REVIEW: The Hidden Life of Trees: What They Feel, How They Communicate - Discoveries from a Secret World, by Peter Wohlleben, Foreword by Tim Flannery, Vancouver: Greystone Books

I just finished reading Peter Wohlleben's The Hidden Life of Trees and found it refreshingly straightforward. The book is, plainly, about trees, full stop. I say refreshingly because many of the books I have read in this theme, and many of the thoughts I post based on my own observations and meditations, exist in that fraught zone between plant and human. I will be the first to admit that without rigorous research and deep contemplation, my posts can veer toward the banal, although I believe that this simplicity does serve the purpose of normalizing the idea of plants as intelligent beings, especially for an readership whom I suspect does not read widely and deeply in the topic, which is an important aim of this blog. I therefore trot in that thin band of discourse between the sophisticated and the naive.

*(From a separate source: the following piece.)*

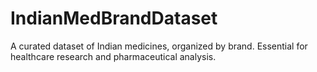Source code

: # IndianMedBrandDataset
A curated dataset of Indian medicines, organized by brand. Essential for healthcare research and pharmaceutical analysis.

Wohlleben by no means ignores the human relations with plants, but his main focus is on forests and the plant to plant and plant to animal relations that make them. This does not prevent him from using human metaphors for trees, most insightfully perhaps when he likens commercially produced trees to 'streetkids' who, having had their roots trimmed of their most intelligent parts, and having grown up in the vegetal version of foster homes, have sadly had their individual and collective capacities curtailed such that they live now and will forever live in a diminished state, in terms of both the quality and quantity of their existence.

Wohlleben's book adds a great deal to the discussion by treating plants on their own terms. As a forester, he seems to be especially comfortable in his relationship to trees, plants and other denizens of the forest, so that he sets a model for ideal relations between humans and their environment.

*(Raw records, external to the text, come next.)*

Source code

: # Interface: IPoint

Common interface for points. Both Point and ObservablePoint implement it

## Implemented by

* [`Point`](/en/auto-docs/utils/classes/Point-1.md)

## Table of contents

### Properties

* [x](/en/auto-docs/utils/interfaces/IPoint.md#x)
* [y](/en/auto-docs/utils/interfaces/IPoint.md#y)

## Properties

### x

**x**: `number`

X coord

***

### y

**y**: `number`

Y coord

Still, there are moments, especially in his final chapter, where he lets his imagination run a bit and hopes for a time when science will allow us to actually know what plants are saying, to each other as well as to us. I suspect, however, that like the denizens of forests everywhere, Wohlleben already knows what the trees under his care are saying to him, having lived among them for decades.

There is great deal to contemplate in this slender volume, and it will take some time for me to synthesize some or all of it into the running discourse, a process that will undoubtedly produce fruit for future posts. In the meantime, I highly recommend that you slot The Hidden Life of Trees into your reading list.